Note that this isn’t the ten most common names in each year. Some names appear twice in some years (Joseph in 1900, Mary in 1920). Some rare names appear (there were only 200 babies named Nyasia born in 2010), but that’s to be expected in a random sample of names. But if you read through this list, at least if you’re American, you see an evolution from “old-fashioned” names to “normal” names to “names people are giving to their kids that sound totally weird”.

So this might be possible. We can plot the frequency of the names occurring in the relevant passage against time:

knuffle_bunny_names =  c("Amy", "Meg", "Margot", "Jane", "Leela", "Rebecca", "Noah", "Robbie", "Toshi", "Casey", "Conny", "Parker", "Brian")
mins = babynames %>% group_by(year) %>% summarize(minprop = min(prop))
grid = expand.grid(year = unique(babynames$year), name = knuffle_bunny_names)
props = grid %>% left_join(babynames) %>% group_by(year, name) %>% summarize(prop = sum(prop)) %>%
  left_join(mins) %>% mutate(corrected_prop = ifelse(is.na(prop), minprop * 4/5, prop))
props %>% ggplot() + geom_line(aes(x=year, y=corrected_prop, group = name, color = name)) + 
  scale_y_log10('name frequency', breaks = c(10^((-6):(-2)), 3*(10^((-6):(-2))))) + 
  scale_x_continuous('birth year') +
  ggtitle('Frequency of names appearing in Knuffle Bunny Too')

Note the use of the log scale on the y-axis; without that you just learn that everyone was naming their kids Amy and Brian in the 1970s. Names that don’t occur in the data set for a given year are assumed to occur four times, which is the line along the bottom. The Social Security program wasn’t introduced until 1937, and didn’t originally cover all workers, so data coverage is sparse for births pre-1920 or so. But we already knew Trixie isn’t that old.

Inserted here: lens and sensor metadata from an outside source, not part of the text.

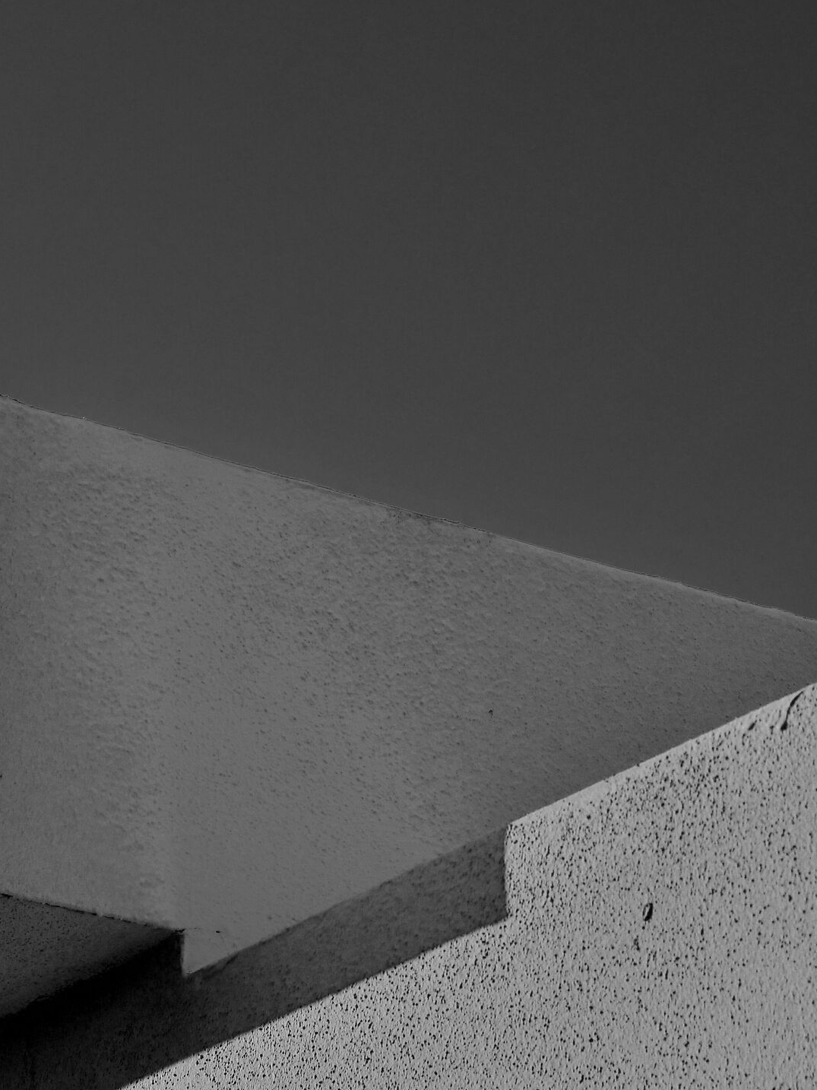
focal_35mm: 169
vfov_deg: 11.7
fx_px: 5320
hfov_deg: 8.8
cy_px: 543
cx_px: 378
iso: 200
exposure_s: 1/800
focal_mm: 70
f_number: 8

The probability that 13 randomly chosen kids born in year y have those particular thirteen names is just 13! times the product of the name frequencies:

props %>% group_by(year) %>% 
  summarize(n = n(), total_prob = factorial(13) * exp(sum(log(corrected_prop)))) %>% 
  ggplot() + geom_line(aes(x=year, y=total_prob)) + 
  scale_y_log10('probability of name set', breaks = 10^((-46):(-38))) +
  ggtitle('Probability that 13 randomly chosen newborns have\nthe names of the children from Knuffle Bunny Too')

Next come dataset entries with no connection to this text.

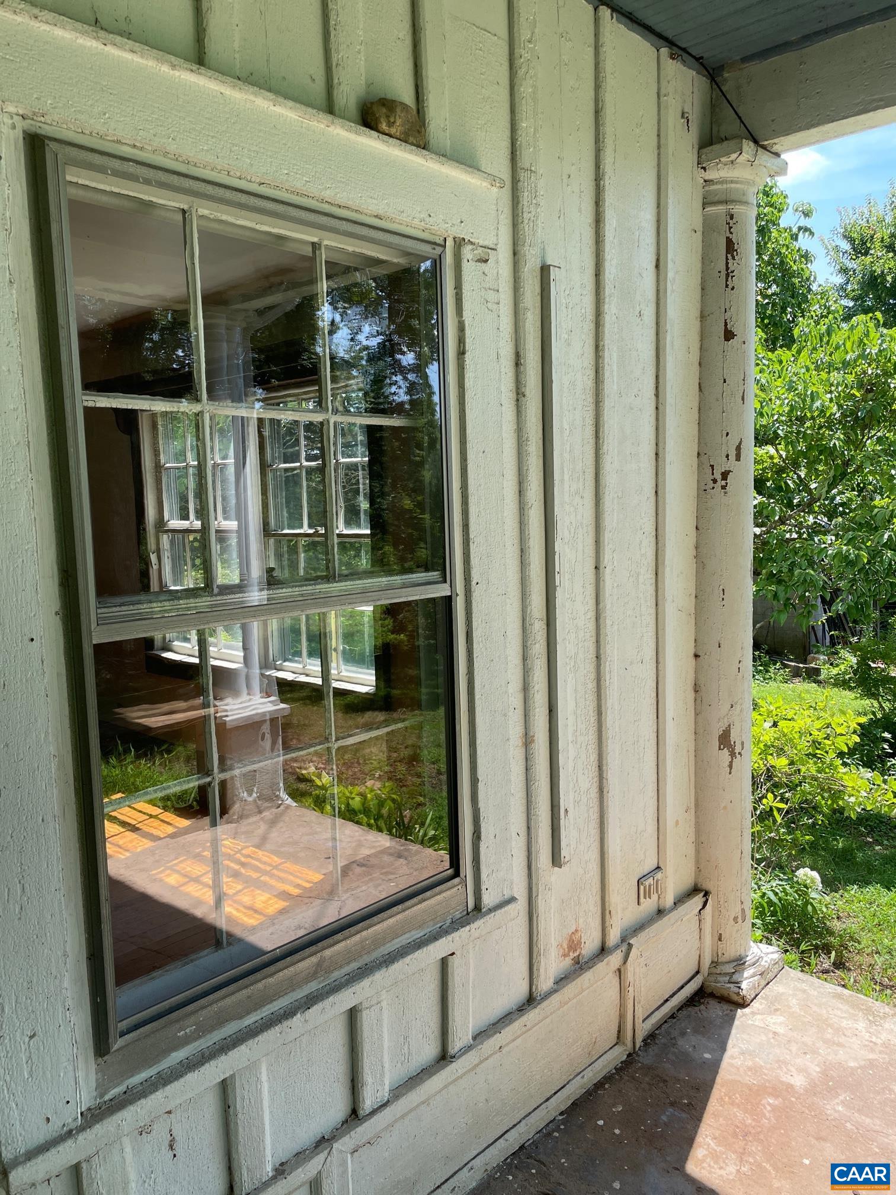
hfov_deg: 53.1
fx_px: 897
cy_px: 598
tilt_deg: -7.2
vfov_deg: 67.3
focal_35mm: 26
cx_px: 448
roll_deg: +1.4
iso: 32
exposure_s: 1/739
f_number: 1.6
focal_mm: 4.2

So this set of names has the largest probability of occurring in 2000, followed by 1996, 1997, and 2003. The “right answer” is 2001, according to a 2016 New York Times profile of Mo Willems, at least if Trixie is meant to be Willems’ actual child. The book was published in 2007, and in it Trixie goes to pre-K (likely a class of ages 4 or 5); the previous book in the series was published in 2004 and in it Trixie couldn’t even “speak words” yet.